«Знаешь, в чем заключалось революционное новаторство Бонапарта?» — спросил меня как-то Фриц фон Рейхенау.
Когда он так спросил, до меня быстро дошло, что я, в принципе, имею весьма смутное представление о Бонапарте.
«Бонапарт был артиллеристом, — задумчиво продолжал Фриц. Он и не ожидал от меня внятного ответа. — Его вера в пушку была безгранична. Он стал первым, кто решился стрелять из пушек по так называемому мирному населению. Просто взял и пальнул по мятежной толпе. Это произвело колоссальное впечатление на общество. Не говоря уж о том, что Жозефина сразу ему дала. Вот просто не сходя с места, из чистого восторга».
Сейчас, в Париже, я, кажется, понял, что, собственно, имел в виду мой друг Фриц. Интересно, если возникнет «ситуация», воспользуется ли адмирал Дарлан изобретением своего духовного предшественника? Расстреливать безоружных людей из артиллерийских орудий нехорошо, но иногда приходится.

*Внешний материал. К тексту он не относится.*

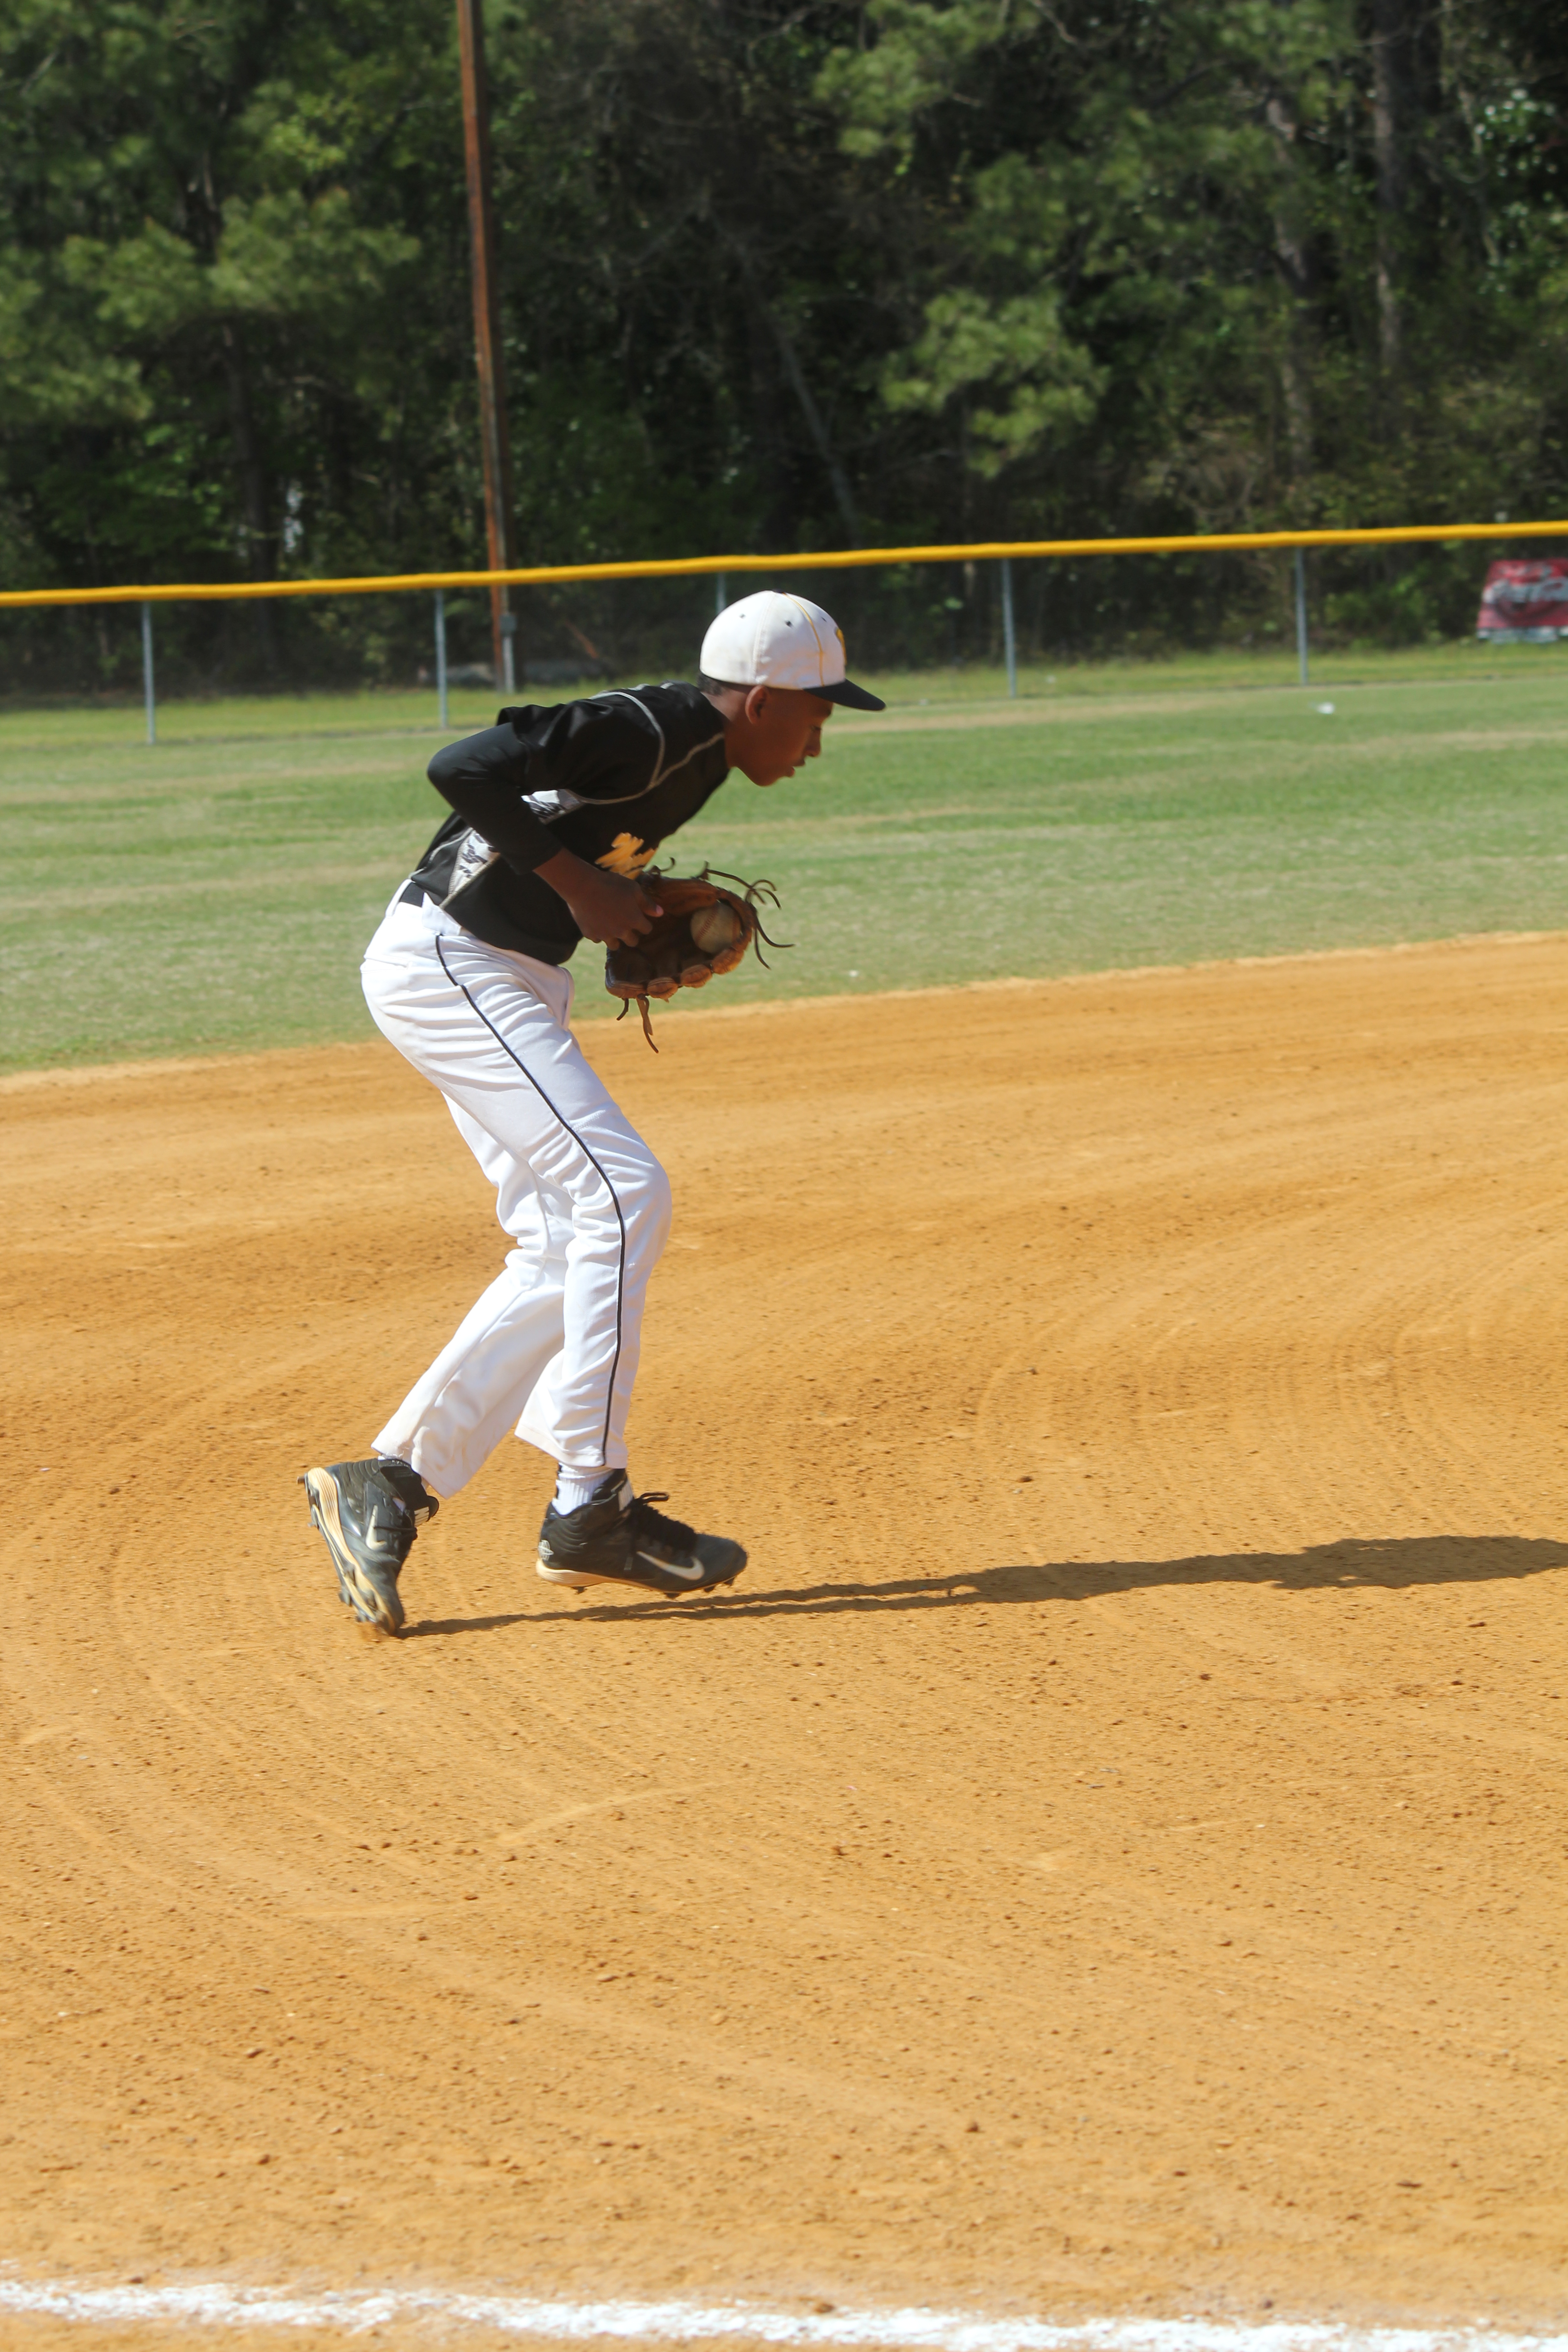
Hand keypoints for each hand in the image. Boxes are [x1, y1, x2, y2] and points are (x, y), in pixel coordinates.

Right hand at [536, 849, 662, 945]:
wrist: (582, 886)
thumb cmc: (610, 884)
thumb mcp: (633, 889)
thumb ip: (647, 903)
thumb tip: (660, 913)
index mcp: (634, 920)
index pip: (647, 929)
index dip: (644, 923)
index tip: (639, 917)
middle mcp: (621, 931)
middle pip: (633, 942)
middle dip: (632, 934)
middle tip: (626, 923)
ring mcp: (605, 935)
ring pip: (615, 945)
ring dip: (616, 938)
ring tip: (612, 926)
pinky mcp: (590, 934)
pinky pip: (598, 939)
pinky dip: (599, 934)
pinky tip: (597, 922)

Я сел на скамейку, усыпанную крошечными цветочками, осыпавшимися с каштана, прикрыл глаза, ощущая солнечное тепло на веках. А лично ты, папаша Шпеер, когда был частью благословенного Второго танкового и шел сквозь Украину, как нож сквозь масло, — ты-то сам расстреливал из орудий безоружных людей?
Я снова видел, как рушатся домики с глиняными стенами, крытые соломой, как ломается кирпичная кладка цехов, большевистских «домов культуры», зернохранилищ.

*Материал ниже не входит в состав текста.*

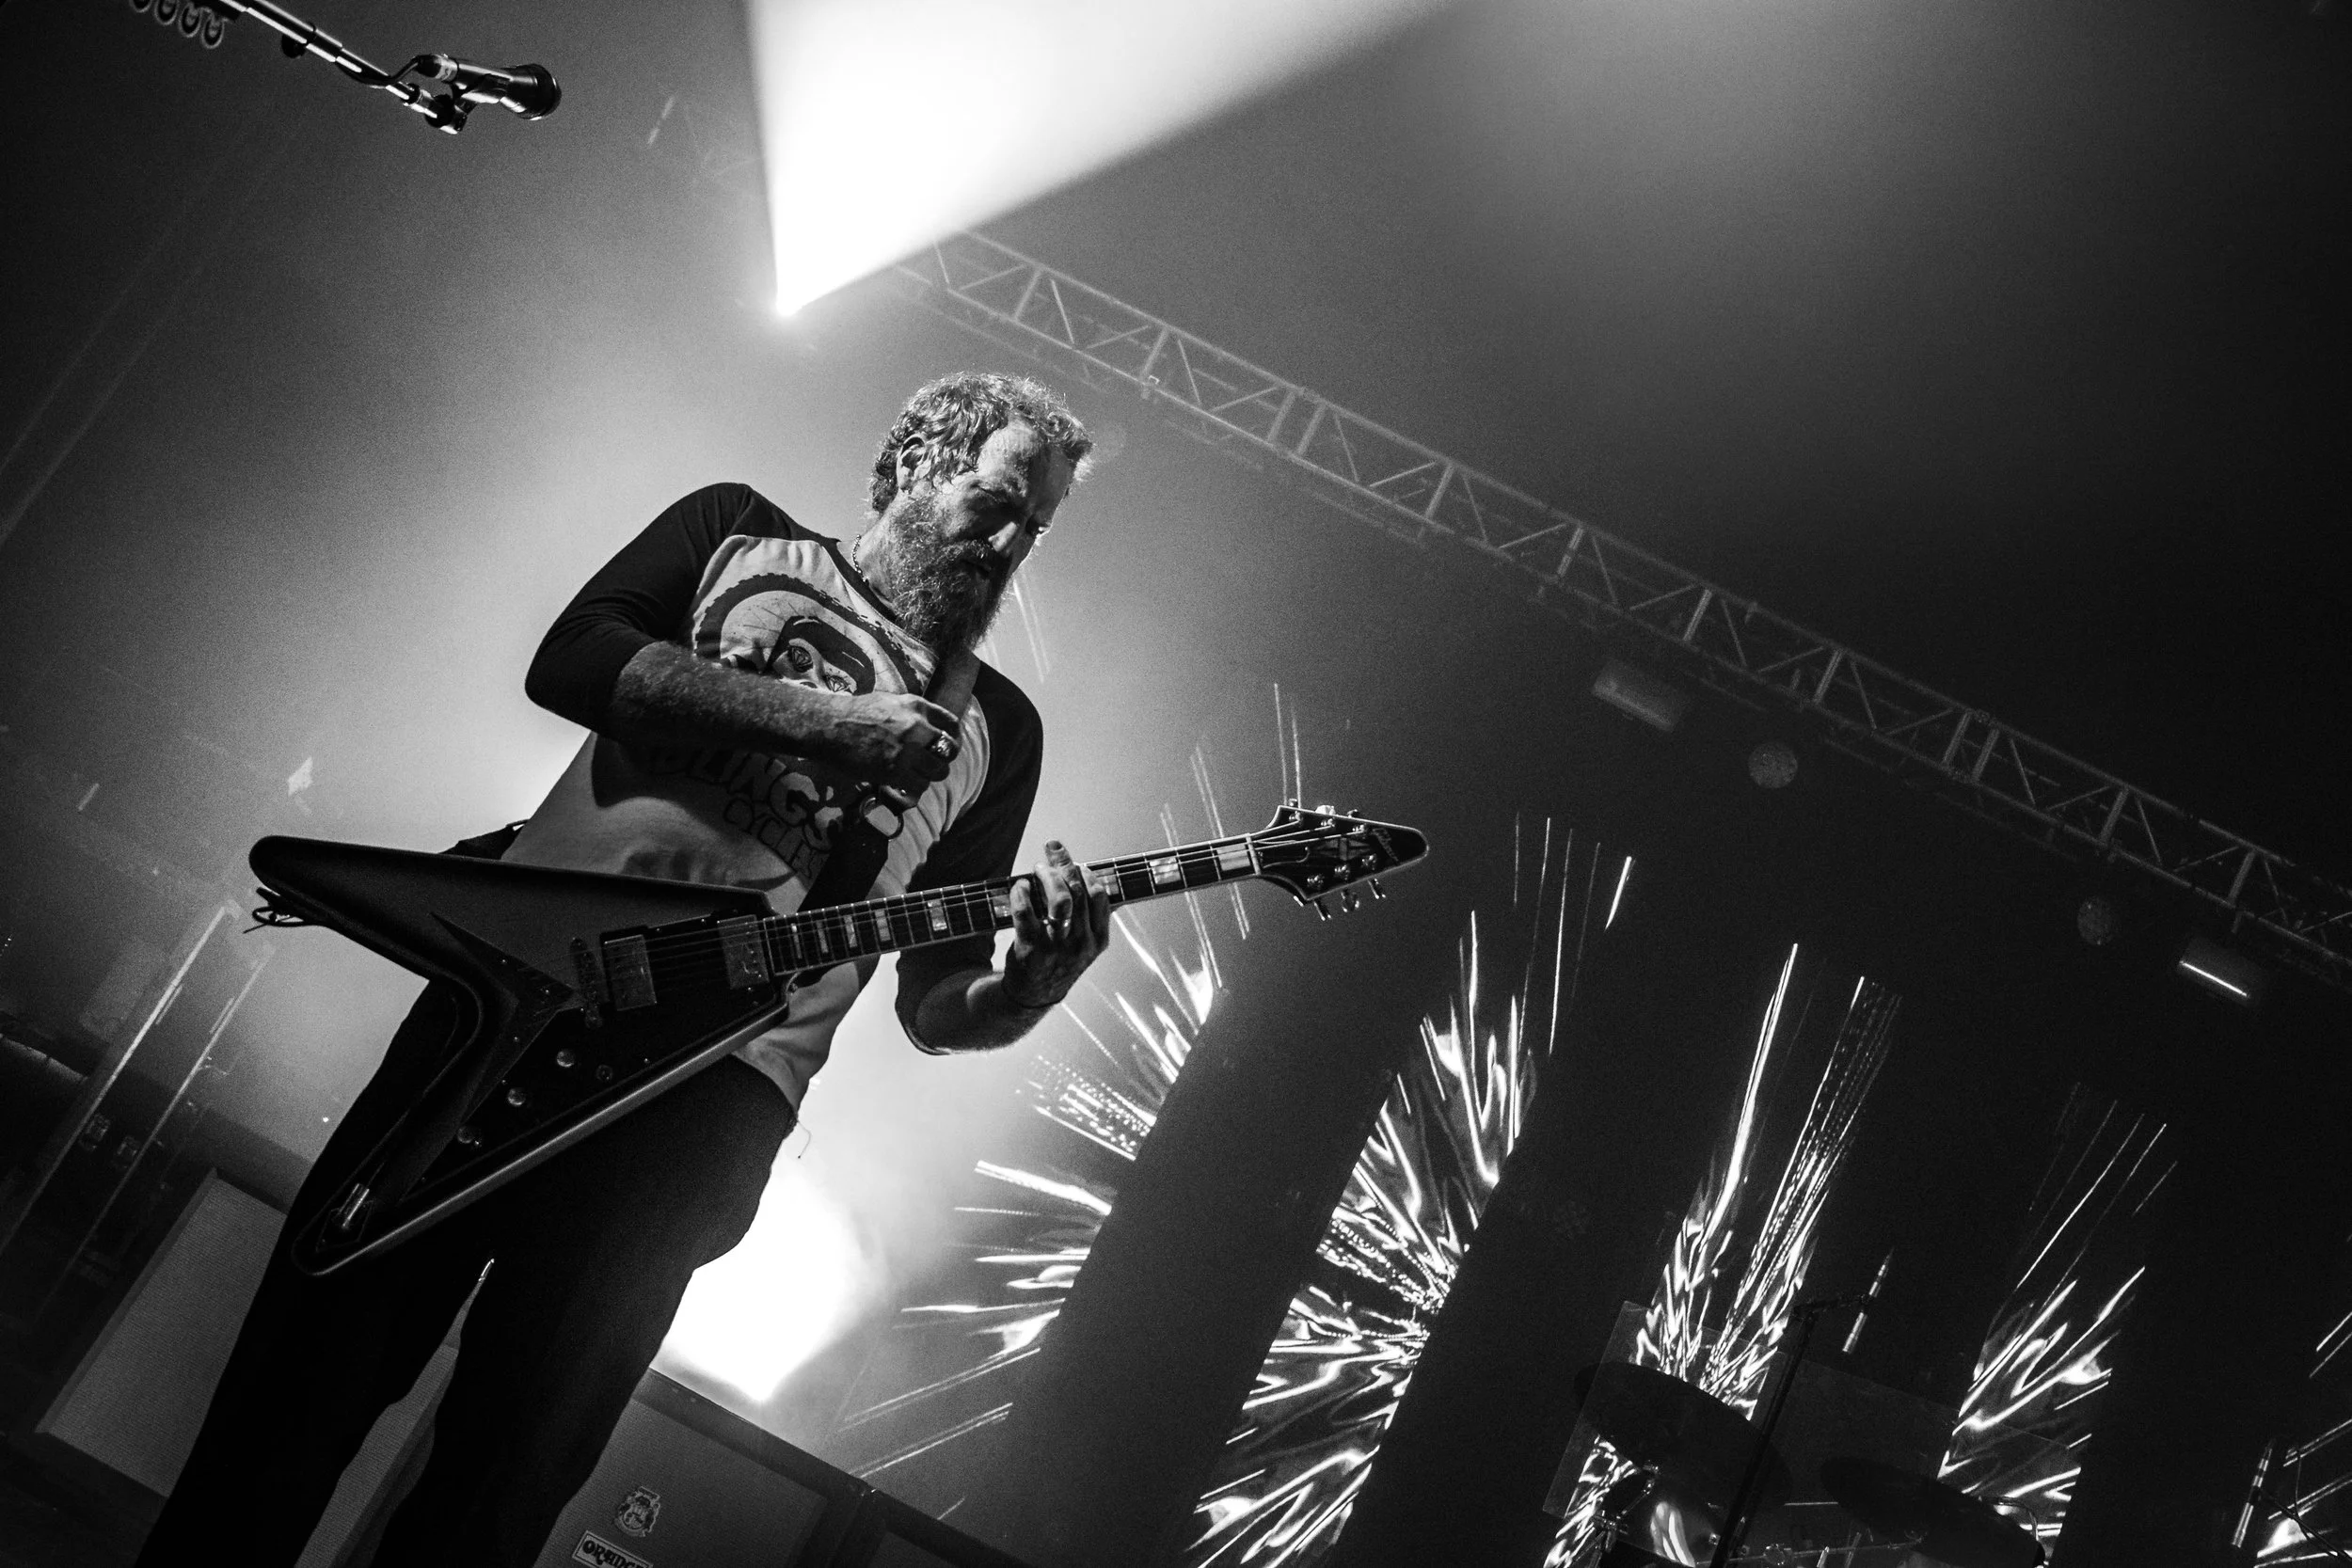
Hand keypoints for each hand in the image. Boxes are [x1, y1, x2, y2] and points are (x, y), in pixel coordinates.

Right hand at [821, 691, 962, 790]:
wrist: (829, 726)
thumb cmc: (854, 713)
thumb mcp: (889, 701)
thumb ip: (911, 713)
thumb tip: (925, 725)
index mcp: (916, 706)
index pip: (951, 723)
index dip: (953, 737)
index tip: (947, 745)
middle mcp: (917, 727)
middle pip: (949, 750)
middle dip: (943, 760)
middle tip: (932, 765)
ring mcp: (907, 749)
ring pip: (938, 771)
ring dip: (930, 776)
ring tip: (918, 777)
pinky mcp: (894, 770)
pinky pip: (920, 785)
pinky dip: (915, 788)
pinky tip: (905, 785)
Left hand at [1003, 840, 1110, 1009]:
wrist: (1033, 996)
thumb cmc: (1060, 962)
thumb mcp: (1086, 947)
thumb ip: (1095, 920)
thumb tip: (1110, 888)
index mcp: (1098, 940)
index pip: (1099, 897)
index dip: (1088, 873)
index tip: (1077, 862)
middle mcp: (1080, 943)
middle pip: (1078, 892)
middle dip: (1065, 864)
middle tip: (1053, 849)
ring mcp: (1056, 947)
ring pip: (1059, 900)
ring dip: (1048, 876)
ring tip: (1039, 867)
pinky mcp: (1030, 949)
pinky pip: (1026, 912)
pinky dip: (1022, 892)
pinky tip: (1021, 885)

Насколько русских вообще можно считать мирным, безоружным населением? Имеет ли всё это значение? Роднит ли меня с Бонапартом? Позволяет ли войти в этот город, в эту реальность — апрельского Парижа сорок третьего года — или же продолжает втаптывать меня, как в грязь, в какой-то новый, еще не написанный учебник истории?
…«Но, герр Шнубе, для чего нам вообще учить про всех этих давно померших французов?»
«Для того, что мы должны извлекать ценный опыт из уроков истории»…
Я вдруг вспомнил нашего гимназического учителя. Герр Шнубе. У него было какое-то увечье, не позволившее ему отправиться на фронт. Сухая рука, кажется. Как у кайзера. О каких «уроках истории» говорил герр Шнубе, о каком опыте? Как стрелять из орудий по толпе, как воевать зимой в России?
Я сидел под цветущим каштаном в Париже и на полном серьезе верил, что вовремя доставленные теплые сапоги и полушубки могли решить дело под Сталинградом.
Да, я всё еще думал о Сталинграде. На что бы я ни смотрел, с кем бы я ни говорил — я думал о Сталинграде. Об огромном городе на берегу огромной реки, над которым полыхали пожары. И о том, как постепенно этот титанический город сжимался вокруг нас, становясь всё меньше, всё туже, всё теснее, так что, в конце концов, мы, как дети из старой сказки, очутились в кармане у ведьмы. В том подвале, откуда русские вытащили нас и перегнали в лагерь.
Бонапарт глазел на меня с ажурной ограды сада, как охранник. Нечего пыжиться, корсиканец. Тебя тоже побили в России.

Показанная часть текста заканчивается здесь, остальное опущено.